> **Assignment**
Below are some entries. Repeat exactly the lines from the one with "FigUre 6 | Biological" through the one with "Table 2. Technical parameters of computed", and only those.

> **Records to process**
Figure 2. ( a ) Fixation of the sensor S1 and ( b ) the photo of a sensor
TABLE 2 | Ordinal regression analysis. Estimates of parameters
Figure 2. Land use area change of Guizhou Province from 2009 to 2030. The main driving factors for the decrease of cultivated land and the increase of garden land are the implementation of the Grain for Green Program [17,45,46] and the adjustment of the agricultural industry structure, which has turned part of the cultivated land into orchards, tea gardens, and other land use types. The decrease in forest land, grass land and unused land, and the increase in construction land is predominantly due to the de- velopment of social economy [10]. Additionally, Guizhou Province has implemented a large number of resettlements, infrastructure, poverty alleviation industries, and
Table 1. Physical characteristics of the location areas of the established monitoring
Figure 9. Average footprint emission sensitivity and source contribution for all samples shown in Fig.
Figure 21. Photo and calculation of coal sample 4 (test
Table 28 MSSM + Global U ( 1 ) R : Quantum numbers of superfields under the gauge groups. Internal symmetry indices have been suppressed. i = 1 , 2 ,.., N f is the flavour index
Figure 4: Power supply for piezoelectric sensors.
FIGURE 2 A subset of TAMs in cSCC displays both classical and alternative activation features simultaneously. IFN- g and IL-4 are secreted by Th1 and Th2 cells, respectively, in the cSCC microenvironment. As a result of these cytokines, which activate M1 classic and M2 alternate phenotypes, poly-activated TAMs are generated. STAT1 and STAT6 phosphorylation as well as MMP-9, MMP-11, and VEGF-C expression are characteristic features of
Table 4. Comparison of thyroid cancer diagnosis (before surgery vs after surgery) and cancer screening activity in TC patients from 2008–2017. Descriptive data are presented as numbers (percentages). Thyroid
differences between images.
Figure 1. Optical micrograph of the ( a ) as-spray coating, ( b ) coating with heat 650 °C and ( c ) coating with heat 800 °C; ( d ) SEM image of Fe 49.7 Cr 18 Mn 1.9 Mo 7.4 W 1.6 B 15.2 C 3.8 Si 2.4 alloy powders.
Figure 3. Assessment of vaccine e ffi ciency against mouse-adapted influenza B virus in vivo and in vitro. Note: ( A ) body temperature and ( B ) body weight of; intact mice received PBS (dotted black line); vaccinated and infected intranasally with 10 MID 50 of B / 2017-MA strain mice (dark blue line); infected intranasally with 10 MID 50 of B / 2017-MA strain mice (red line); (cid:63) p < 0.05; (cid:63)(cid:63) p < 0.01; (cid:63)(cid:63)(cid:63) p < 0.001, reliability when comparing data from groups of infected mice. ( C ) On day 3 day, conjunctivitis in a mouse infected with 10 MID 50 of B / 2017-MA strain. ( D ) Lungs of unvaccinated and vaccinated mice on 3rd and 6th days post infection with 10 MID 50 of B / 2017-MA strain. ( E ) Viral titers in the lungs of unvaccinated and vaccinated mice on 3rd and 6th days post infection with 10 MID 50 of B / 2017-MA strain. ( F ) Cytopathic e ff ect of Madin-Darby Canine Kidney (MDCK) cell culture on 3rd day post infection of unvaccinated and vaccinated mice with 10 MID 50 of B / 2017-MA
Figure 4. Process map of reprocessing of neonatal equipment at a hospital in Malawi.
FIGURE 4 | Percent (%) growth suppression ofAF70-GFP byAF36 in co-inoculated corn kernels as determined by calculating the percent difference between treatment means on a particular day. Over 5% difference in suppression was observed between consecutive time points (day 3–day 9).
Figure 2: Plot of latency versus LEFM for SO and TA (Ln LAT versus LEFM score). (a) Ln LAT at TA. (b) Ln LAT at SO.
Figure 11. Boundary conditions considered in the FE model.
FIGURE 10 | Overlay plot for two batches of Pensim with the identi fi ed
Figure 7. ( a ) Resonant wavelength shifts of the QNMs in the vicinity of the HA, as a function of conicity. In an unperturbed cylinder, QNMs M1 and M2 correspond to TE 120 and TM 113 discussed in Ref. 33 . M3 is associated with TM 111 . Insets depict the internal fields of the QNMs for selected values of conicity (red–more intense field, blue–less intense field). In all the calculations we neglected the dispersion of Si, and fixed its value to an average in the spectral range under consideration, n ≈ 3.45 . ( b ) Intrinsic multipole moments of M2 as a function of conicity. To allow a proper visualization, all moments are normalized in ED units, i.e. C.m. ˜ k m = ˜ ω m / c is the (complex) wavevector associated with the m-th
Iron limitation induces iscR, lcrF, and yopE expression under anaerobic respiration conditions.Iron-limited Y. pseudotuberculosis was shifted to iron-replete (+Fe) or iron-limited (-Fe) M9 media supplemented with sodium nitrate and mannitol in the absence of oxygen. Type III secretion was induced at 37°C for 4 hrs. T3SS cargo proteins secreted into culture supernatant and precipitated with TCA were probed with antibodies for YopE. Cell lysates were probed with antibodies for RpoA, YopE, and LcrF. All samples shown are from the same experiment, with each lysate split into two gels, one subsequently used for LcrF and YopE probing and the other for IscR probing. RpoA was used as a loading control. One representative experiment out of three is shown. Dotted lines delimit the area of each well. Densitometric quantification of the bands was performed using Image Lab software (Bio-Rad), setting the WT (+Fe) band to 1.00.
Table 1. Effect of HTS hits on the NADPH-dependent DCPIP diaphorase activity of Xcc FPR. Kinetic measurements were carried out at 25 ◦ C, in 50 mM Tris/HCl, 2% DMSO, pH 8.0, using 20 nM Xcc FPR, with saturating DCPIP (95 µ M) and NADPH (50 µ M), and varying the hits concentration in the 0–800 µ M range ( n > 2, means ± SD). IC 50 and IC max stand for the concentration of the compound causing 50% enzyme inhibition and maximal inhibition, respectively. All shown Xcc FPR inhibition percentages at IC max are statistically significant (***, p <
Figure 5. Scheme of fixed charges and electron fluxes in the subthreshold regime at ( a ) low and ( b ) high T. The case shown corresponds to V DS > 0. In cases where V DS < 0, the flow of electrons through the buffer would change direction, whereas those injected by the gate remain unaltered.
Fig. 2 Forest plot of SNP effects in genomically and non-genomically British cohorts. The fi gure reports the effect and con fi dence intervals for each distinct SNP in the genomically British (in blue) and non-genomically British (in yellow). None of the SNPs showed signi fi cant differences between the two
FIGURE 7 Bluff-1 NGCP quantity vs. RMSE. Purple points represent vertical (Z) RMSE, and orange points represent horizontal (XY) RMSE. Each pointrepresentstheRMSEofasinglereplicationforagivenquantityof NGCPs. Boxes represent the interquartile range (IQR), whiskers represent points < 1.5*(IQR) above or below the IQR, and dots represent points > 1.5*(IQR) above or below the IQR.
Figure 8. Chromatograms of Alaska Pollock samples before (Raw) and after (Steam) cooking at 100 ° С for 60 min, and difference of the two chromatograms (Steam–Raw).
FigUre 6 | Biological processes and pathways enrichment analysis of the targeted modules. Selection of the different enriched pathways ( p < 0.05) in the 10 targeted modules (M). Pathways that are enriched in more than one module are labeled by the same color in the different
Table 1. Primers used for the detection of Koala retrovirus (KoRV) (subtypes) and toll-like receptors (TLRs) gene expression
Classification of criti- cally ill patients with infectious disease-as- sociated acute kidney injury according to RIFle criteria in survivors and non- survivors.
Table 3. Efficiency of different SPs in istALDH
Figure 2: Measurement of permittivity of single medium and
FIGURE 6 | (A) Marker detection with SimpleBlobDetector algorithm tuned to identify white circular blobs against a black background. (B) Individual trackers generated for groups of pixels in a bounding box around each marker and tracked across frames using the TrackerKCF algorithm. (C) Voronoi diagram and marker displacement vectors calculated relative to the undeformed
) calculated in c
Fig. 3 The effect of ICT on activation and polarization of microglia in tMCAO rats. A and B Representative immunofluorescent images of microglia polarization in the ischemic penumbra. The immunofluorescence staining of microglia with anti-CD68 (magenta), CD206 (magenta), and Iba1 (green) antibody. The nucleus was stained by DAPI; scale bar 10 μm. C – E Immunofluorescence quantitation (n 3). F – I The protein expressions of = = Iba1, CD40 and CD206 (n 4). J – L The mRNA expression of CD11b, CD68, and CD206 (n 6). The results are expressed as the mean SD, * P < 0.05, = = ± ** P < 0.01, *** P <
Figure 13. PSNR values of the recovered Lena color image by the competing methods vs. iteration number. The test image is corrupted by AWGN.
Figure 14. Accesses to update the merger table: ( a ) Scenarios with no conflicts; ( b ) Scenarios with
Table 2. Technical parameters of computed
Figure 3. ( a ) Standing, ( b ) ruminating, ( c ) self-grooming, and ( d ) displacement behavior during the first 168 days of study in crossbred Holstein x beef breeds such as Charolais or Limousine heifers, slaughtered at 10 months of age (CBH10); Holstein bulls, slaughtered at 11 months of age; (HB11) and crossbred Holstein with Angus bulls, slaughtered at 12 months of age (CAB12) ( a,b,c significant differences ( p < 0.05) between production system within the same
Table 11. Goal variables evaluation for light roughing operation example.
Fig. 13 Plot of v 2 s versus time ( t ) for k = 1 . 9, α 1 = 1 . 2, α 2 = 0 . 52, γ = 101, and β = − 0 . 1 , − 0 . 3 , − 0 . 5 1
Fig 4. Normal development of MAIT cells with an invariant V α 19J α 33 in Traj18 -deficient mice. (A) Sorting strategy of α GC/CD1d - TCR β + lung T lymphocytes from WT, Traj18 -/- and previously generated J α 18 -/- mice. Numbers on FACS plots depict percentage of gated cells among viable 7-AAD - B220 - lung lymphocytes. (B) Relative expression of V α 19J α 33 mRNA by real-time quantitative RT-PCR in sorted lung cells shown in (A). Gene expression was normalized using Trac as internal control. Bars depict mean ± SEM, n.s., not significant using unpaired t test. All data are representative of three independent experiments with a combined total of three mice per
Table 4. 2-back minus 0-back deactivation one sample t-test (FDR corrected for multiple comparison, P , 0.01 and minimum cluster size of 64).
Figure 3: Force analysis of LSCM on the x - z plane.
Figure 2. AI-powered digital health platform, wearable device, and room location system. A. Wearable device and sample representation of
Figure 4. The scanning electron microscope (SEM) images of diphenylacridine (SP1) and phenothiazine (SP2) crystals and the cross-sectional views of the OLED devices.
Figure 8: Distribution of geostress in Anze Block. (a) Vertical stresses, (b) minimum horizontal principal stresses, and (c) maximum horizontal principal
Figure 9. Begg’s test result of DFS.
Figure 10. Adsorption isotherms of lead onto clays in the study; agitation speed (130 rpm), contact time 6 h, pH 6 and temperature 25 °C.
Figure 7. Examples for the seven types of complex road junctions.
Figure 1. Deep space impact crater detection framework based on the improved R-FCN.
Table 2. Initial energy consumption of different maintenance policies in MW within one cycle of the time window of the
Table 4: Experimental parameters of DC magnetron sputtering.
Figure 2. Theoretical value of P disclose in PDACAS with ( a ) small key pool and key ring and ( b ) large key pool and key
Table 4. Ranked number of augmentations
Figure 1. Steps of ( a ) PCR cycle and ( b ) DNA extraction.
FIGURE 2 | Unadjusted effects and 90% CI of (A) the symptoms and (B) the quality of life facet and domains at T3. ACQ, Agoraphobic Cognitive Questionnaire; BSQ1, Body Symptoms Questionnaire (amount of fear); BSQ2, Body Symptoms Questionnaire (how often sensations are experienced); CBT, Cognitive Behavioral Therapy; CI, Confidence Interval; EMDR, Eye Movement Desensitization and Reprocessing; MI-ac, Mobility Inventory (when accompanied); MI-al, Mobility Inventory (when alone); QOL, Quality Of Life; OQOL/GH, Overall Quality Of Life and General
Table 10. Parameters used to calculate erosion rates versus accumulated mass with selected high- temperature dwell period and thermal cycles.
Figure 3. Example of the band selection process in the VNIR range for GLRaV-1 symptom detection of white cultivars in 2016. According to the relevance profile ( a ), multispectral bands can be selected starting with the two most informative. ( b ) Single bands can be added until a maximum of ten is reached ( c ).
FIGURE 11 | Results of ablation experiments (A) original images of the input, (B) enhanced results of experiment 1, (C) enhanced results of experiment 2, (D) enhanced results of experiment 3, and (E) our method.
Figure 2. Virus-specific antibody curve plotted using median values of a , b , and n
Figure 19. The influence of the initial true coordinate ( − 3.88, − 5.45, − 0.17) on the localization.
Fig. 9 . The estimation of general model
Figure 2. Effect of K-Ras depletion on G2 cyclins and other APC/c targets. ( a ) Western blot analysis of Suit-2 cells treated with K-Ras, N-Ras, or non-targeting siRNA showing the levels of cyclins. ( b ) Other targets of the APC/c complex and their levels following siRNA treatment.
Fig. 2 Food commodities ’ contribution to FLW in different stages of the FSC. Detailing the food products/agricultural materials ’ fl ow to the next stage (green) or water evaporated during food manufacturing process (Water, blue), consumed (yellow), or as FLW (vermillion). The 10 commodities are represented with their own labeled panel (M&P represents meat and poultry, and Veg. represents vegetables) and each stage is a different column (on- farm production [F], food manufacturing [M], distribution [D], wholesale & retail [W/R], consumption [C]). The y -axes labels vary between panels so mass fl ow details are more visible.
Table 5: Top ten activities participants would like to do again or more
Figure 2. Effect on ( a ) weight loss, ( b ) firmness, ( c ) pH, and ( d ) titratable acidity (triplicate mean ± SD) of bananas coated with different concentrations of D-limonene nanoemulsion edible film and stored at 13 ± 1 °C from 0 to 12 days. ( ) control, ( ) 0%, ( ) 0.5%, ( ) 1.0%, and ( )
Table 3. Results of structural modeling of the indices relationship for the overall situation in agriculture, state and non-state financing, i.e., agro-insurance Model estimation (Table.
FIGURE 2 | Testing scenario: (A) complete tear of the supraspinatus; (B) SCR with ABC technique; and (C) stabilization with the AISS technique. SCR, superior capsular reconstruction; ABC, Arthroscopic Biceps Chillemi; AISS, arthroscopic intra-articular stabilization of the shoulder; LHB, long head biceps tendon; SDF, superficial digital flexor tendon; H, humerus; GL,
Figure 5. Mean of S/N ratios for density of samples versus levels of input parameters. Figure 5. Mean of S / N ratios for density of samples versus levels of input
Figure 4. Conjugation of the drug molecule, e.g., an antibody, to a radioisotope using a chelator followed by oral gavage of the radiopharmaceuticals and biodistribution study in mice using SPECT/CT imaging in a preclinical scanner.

> **Result of the task**
FigUre 6 | Biological processes and pathways enrichment analysis of the targeted modules. Selection of the different enriched pathways ( p < 0.05) in the 10 targeted modules (M). Pathways that are enriched in more than one module are labeled by the same color in the different
Table 1. Primers used for the detection of Koala retrovirus (KoRV) (subtypes) and toll-like receptors (TLRs) gene expression
Classification of criti- cally ill patients with infectious disease-as- sociated acute kidney injury according to RIFle criteria in survivors and non- survivors.
Table 3. Efficiency of different SPs in istALDH
Figure 2: Measurement of permittivity of single medium and
FIGURE 6 | (A) Marker detection with SimpleBlobDetector algorithm tuned to identify white circular blobs against a black background. (B) Individual trackers generated for groups of pixels in a bounding box around each marker and tracked across frames using the TrackerKCF algorithm. (C) Voronoi diagram and marker displacement vectors calculated relative to the undeformed
) calculated in c
Fig. 3 The effect of ICT on activation and polarization of microglia in tMCAO rats. A and B Representative immunofluorescent images of microglia polarization in the ischemic penumbra. The immunofluorescence staining of microglia with anti-CD68 (magenta), CD206 (magenta), and Iba1 (green) antibody. The nucleus was stained by DAPI; scale bar 10 μm. C – E Immunofluorescence quantitation (n 3). F – I The protein expressions of = = Iba1, CD40 and CD206 (n 4). J – L The mRNA expression of CD11b, CD68, and CD206 (n 6). The results are expressed as the mean SD, * P < 0.05, = = ± ** P < 0.01, *** P <
Figure 13. PSNR values of the recovered Lena color image by the competing methods vs. iteration number. The test image is corrupted by AWGN.
Figure 14. Accesses to update the merger table: ( a ) Scenarios with no conflicts; ( b ) Scenarios with
Table 2. Technical parameters of computed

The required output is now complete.